How can any such substitution in a diophantine equation be possible?

Question

I saw this question and I do not understand the logic behind the $n$ substitution. Is it possible to substitute $x$ and $y$ with anything? If that is the case then you might is well have substituted $x$ and $y$ with something simpler, which still could factorized into a cube.

Answer 1

The question was "prove that $x^2+y^2=z^3$ has infinite non-trivial solutions".

One of the ways to prove such a thing is to prove that there is a family of solutions that derive from an identity.

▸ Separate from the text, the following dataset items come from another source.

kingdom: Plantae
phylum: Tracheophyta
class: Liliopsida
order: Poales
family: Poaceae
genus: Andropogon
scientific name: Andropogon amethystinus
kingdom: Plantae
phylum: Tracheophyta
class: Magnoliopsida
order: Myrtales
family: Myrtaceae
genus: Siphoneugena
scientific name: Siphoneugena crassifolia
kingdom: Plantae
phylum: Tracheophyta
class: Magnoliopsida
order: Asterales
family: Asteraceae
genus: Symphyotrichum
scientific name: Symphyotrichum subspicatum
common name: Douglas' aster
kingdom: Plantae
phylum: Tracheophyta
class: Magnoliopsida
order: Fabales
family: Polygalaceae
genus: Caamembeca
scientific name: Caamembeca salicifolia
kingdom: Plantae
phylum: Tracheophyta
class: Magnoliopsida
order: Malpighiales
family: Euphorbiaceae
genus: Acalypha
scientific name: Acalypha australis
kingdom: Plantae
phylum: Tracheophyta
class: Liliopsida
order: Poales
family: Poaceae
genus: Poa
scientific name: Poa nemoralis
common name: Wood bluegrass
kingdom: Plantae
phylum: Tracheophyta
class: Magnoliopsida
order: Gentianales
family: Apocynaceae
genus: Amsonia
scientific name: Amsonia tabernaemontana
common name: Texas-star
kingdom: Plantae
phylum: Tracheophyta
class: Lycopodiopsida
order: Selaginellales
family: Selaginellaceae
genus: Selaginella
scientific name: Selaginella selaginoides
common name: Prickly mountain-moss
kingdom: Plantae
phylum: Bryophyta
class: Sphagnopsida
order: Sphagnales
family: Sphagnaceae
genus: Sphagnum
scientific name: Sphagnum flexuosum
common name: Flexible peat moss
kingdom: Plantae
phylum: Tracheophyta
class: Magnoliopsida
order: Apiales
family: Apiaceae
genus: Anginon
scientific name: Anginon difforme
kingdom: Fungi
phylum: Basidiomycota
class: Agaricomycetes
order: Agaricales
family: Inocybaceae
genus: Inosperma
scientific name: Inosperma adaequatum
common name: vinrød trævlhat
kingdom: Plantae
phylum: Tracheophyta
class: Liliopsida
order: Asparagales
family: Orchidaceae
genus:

In this case, the solution comes from finding that for every $n$ it holds $$ (n^3-3n)^2+(3n^2-1)^2=(n^2+1)^3\,. $$

Probably this is not the only family of solutions. But it is enough to prove that there are infinite solutions.

If your task was to find some polynomials in $n$ such that $p(n)^2+q(n)^2=r(n)^3$, the first thing you notice is that the degrees must match, and since the least common multiple of $2$ and $3$ is 6, then the simplest possible solution is when $r(n)$ is a quadratic polynomial and $p(n)$ and/or $q(n)$ is cubic.

Indeed, since the leading coefficients of $p(n)^2$ and $q(n)^2$ are both positive (because of the squaring) the degree of $p(n)^2+q(n)^2$ can't be smaller than twice the maximal degree between $p(n)$ and $q(n)$, because the leading monomials cannot cancel out.

This means that you can't have $r(n)$ linear and select two quadratic $p(n)$ and $r(n)$ such that $p(n)^2+q(n)^2$ magically is a cubic polynomial.

So, given the constraints on the degrees, I don't think there are simpler family of solutions.